The definition of being stuck in debt frustration is to keep doing the same thing over and over, month after month, and somehow expect different results in the future – it won’t happen. You will have to do some different things to have different results.

After more than 20 years in banking, credit and finance management, I’ve literally watched tens of thousands of people make really bad borrowing choices. But they’re not done by choice. It happens when we don’t know the rules, tips and tricks to borrow smarter and don’t know the right questions to ask or the traps to avoid. It was the main drive in publishing the It’s Your Money book. There probably isn’t a page where you aren’t going to find one tip or another that’ll save you somewhere between a few hundred and a many thousands of dollars.

So I’ll keep sharing insights, tricks, tips, hurdles to watch. As well as ways of looking at credit & debt in some different ways, but here’s a short list of bad debt traps that can lead to real trouble. Wouldn’t it be great if none of these actually applied to you?

1. Hurray! – An increase in my credit card limit. More temptation to charge it up and less opportunity to pay off the monthly balance if you ever do charge anywhere near the limit.

2. Not having a low interest credit card when you KNOW you’re going to carry a balance each month. The rate you’re paying is likely twice as much as necessary.

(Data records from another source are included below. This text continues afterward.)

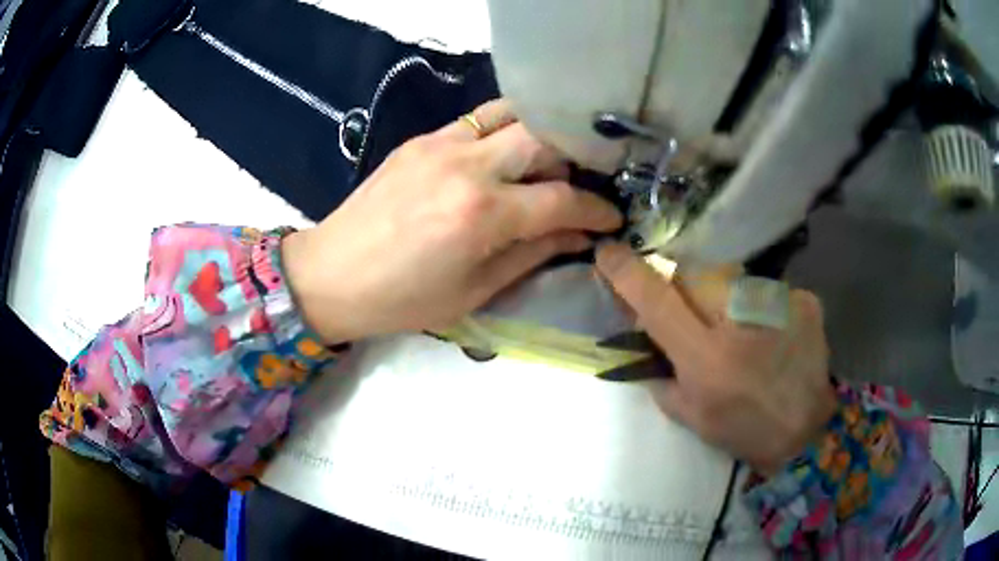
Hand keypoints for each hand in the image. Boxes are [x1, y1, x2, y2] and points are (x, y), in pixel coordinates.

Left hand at [282, 99, 622, 342]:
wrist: (331, 274)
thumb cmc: (402, 299)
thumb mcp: (475, 290)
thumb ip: (532, 255)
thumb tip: (577, 236)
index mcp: (481, 214)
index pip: (562, 199)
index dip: (596, 209)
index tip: (612, 217)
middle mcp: (467, 165)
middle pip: (545, 139)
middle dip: (573, 162)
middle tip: (577, 187)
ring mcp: (441, 143)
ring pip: (513, 115)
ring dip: (540, 136)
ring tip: (544, 165)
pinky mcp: (421, 138)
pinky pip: (477, 120)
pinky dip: (503, 132)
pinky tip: (502, 157)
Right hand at [595, 243, 836, 475]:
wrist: (806, 430)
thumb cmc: (744, 430)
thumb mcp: (690, 416)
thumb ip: (660, 374)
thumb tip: (643, 332)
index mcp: (707, 359)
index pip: (657, 301)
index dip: (627, 273)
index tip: (608, 253)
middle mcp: (742, 322)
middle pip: (693, 275)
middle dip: (683, 289)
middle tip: (696, 319)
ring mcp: (778, 304)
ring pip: (731, 279)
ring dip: (724, 300)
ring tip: (742, 333)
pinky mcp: (803, 299)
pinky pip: (765, 289)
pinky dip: (760, 308)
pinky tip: (771, 334)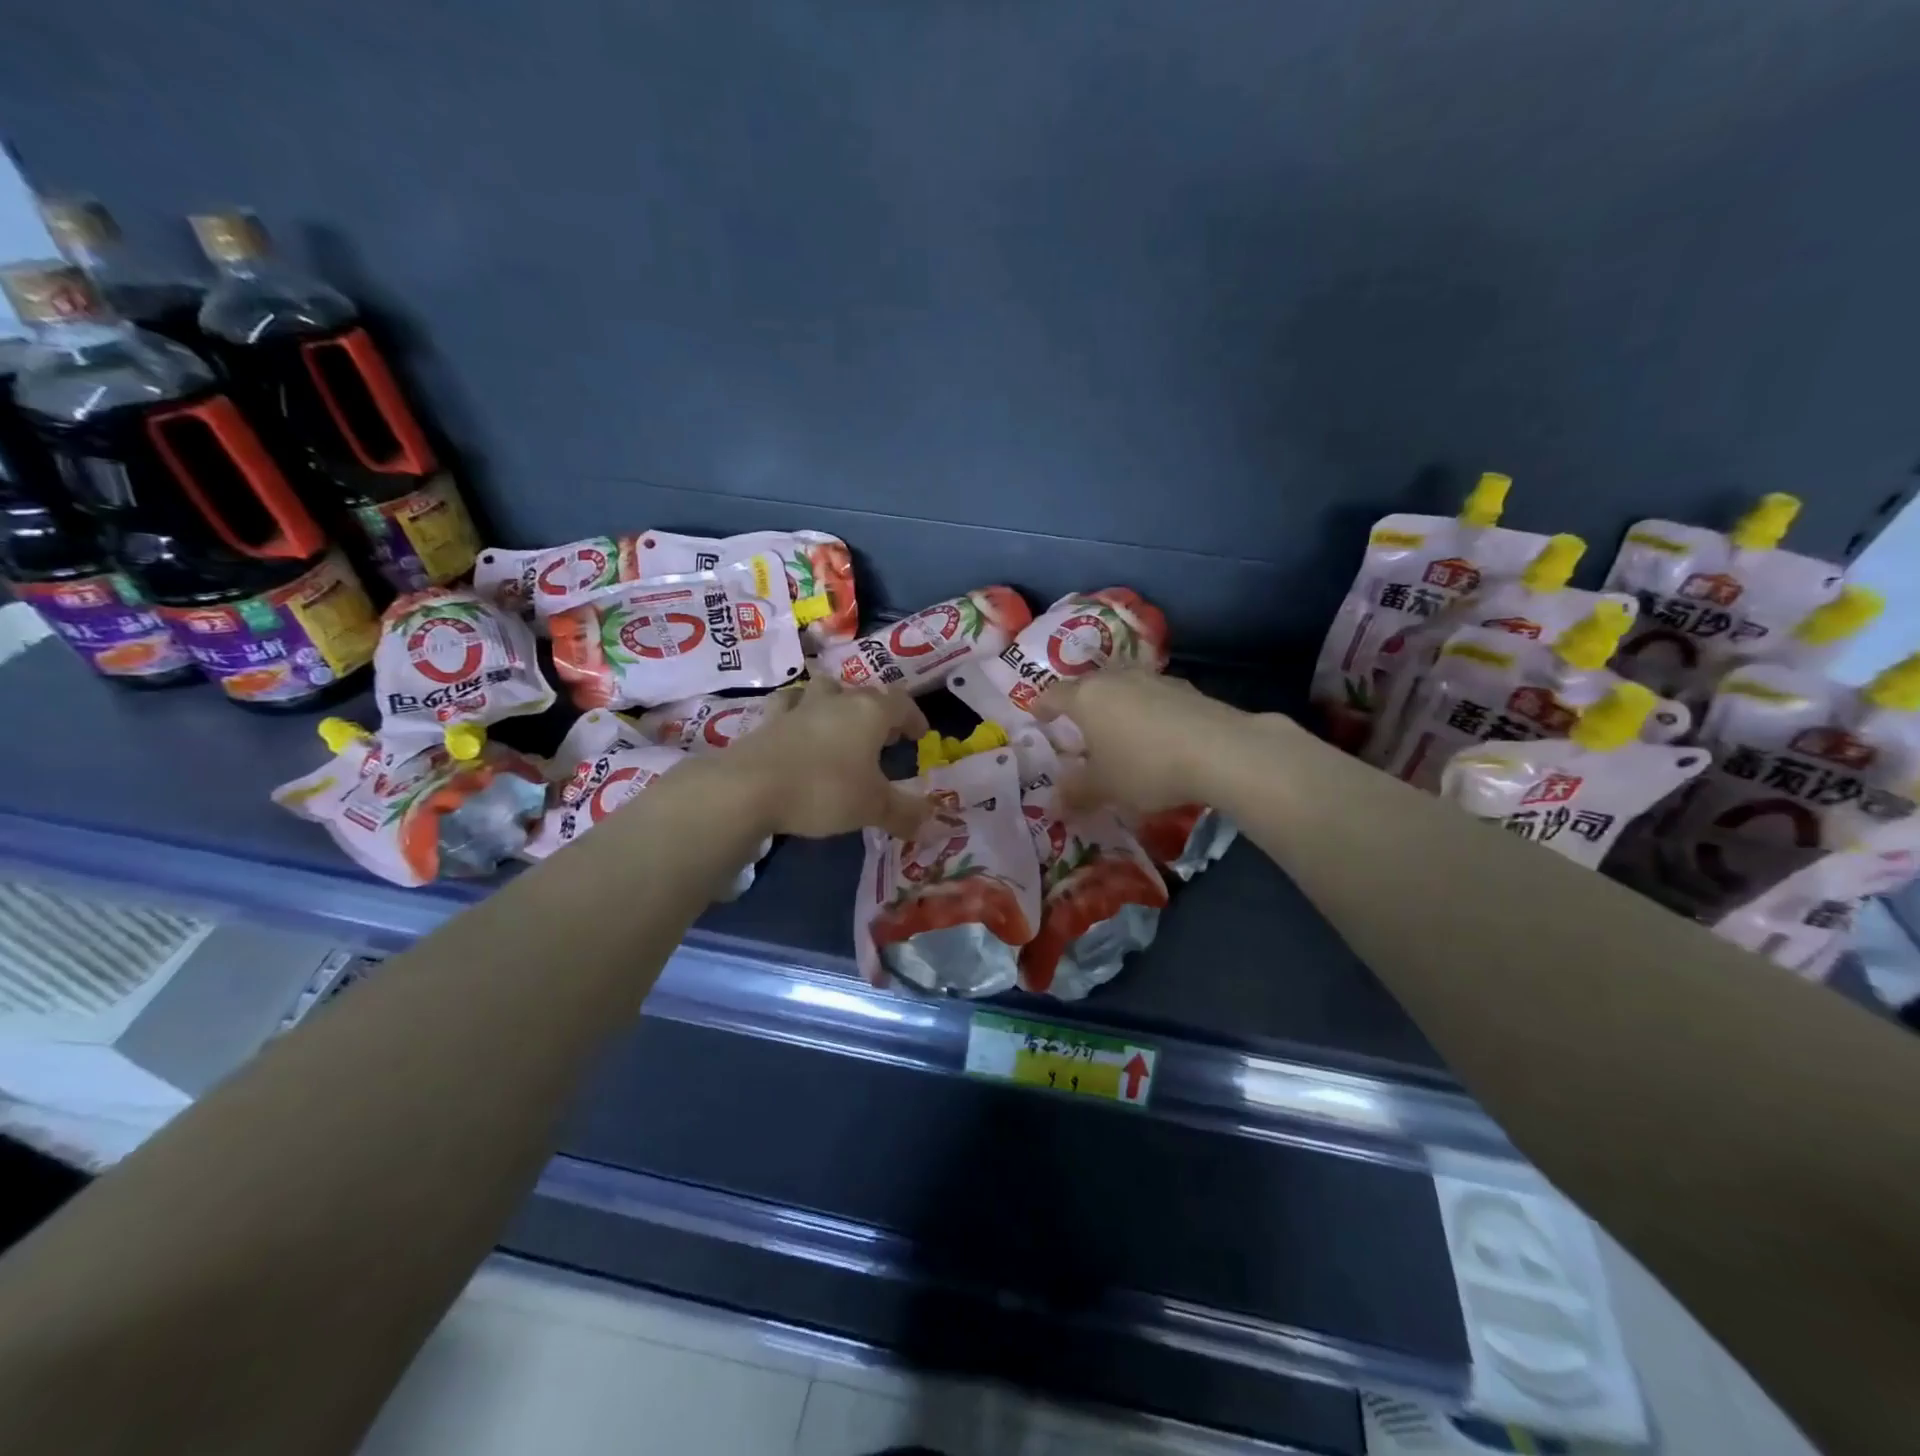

3. Considering only the price of something today versus the total payback of what it will cost with all the interest and fees, when it’s finally paid for. Or even worse: making buying decisions only based on monthly payments and not the price or total cost.

4. Any financing longer than the reasonable or useful life of the purchase, such as putting your vacation on a two year loan or on your credit card at minimum payments for a decade or more.

5. Kidding yourself in the difference between gotta have and wanna have. There is a big difference between what you need to buy and what you’d really really like to have right now! Sales and good deals are like trains – there’ll be another one along any moment.

6. Debt without something tangible: A car in the driveway with payments is quite different than a credit card balance from years ago with nothing left to show for it.

7. Feeling fortunate just to be approved, instead of taking control, shopping around and asking questions to borrow your way and on your terms.

8. Not reducing your term on any borrowing by even just a few months when you can afford a slightly higher payment to make the pain of payments end that much quicker, and with a whole lot less interest.

9. Cash advances from credit cards. Drawing money from your credit card or line of credit is NOT income – it’s debt, and some the most expensive and painful debt you can possible have.

And one of the biggest debt traps we put ourselves in? Buying into the marketing mentality that you’re saving when you’re really spending, and saying to yourself: I can’t afford it right now, so I’ll just charge it.